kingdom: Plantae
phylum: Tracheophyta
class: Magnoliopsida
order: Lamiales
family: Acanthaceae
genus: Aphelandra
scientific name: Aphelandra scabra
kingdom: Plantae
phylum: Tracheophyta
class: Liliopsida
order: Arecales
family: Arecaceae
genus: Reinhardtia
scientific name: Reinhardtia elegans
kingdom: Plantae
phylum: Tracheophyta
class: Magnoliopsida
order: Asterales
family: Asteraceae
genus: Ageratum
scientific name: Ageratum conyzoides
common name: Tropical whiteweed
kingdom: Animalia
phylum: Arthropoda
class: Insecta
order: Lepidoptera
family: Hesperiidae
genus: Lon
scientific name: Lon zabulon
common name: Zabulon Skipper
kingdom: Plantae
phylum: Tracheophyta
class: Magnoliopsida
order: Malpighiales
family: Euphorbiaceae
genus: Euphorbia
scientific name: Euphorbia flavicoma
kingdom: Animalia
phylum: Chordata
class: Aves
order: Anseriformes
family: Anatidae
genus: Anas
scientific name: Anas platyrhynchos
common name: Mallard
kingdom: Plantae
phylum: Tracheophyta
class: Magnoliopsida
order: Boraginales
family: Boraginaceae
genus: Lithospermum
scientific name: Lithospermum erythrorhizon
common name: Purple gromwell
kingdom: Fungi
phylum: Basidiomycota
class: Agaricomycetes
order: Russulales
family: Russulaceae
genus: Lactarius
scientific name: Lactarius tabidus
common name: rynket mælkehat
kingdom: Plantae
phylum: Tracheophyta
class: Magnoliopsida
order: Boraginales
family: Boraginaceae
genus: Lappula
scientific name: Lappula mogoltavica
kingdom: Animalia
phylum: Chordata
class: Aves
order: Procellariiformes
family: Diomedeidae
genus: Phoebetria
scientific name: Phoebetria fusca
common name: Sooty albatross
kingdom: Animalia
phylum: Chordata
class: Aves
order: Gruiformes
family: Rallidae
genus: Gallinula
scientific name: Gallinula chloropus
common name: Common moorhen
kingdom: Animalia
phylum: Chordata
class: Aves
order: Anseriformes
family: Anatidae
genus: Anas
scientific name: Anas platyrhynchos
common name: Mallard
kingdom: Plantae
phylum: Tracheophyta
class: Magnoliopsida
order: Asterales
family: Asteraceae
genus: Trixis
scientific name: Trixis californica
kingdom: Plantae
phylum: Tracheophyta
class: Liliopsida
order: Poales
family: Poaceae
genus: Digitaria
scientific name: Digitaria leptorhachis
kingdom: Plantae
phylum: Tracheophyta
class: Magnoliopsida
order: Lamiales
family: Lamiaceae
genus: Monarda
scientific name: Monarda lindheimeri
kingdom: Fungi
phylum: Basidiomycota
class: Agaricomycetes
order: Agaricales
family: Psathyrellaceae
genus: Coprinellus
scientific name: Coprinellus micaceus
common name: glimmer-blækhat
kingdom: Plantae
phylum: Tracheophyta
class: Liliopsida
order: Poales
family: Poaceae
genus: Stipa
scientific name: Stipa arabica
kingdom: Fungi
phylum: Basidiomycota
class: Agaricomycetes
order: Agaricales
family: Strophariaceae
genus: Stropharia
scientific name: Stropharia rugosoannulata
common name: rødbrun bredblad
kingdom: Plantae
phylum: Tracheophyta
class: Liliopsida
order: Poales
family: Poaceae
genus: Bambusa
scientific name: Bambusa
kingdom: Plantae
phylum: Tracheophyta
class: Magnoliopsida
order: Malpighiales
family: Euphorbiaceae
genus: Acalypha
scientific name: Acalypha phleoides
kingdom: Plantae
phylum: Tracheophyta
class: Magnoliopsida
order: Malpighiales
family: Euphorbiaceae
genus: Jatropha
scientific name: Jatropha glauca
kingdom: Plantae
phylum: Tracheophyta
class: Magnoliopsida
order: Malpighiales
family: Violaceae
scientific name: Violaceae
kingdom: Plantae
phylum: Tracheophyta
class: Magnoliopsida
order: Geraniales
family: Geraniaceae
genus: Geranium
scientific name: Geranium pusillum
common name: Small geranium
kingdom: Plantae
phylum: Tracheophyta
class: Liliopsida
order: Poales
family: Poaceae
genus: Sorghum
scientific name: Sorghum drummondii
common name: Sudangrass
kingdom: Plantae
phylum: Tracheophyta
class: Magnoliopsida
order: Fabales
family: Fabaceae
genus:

---*---

[Given instruction]
Starting with the line that contains "scientific name: Acalypha phleoides" and going on through the end of the data, write those lines out again, switching "common name" to "vernacular name" and leaving everything else unchanged.

[Response for this exercise]
scientific name: Acalypha phleoides
kingdom: Plantae
phylum: Tracheophyta
class: Magnoliopsida
order: Malpighiales
family: Euphorbiaceae
genus: Jatropha
scientific name: Jatropha glauca
kingdom: Plantae
phylum: Tracheophyta
class: Magnoliopsida
order: Malpighiales
family: Violaceae
scientific name: Violaceae
kingdom: Plantae
phylum: Tracheophyta
class: Magnoliopsida
order: Geraniales
family: Geraniaceae
genus: Geranium
scientific name: Geranium pusillum
vernacular name: Small geranium
kingdom: Plantae
phylum: Tracheophyta
class: Liliopsida
order: Poales
family: Poaceae
genus: Sorghum
scientific name: Sorghum drummondii
vernacular name: Sudangrass
kingdom: Plantae
phylum: Tracheophyta
class: Magnoliopsida
order: Fabales
family: Fabaceae
genus:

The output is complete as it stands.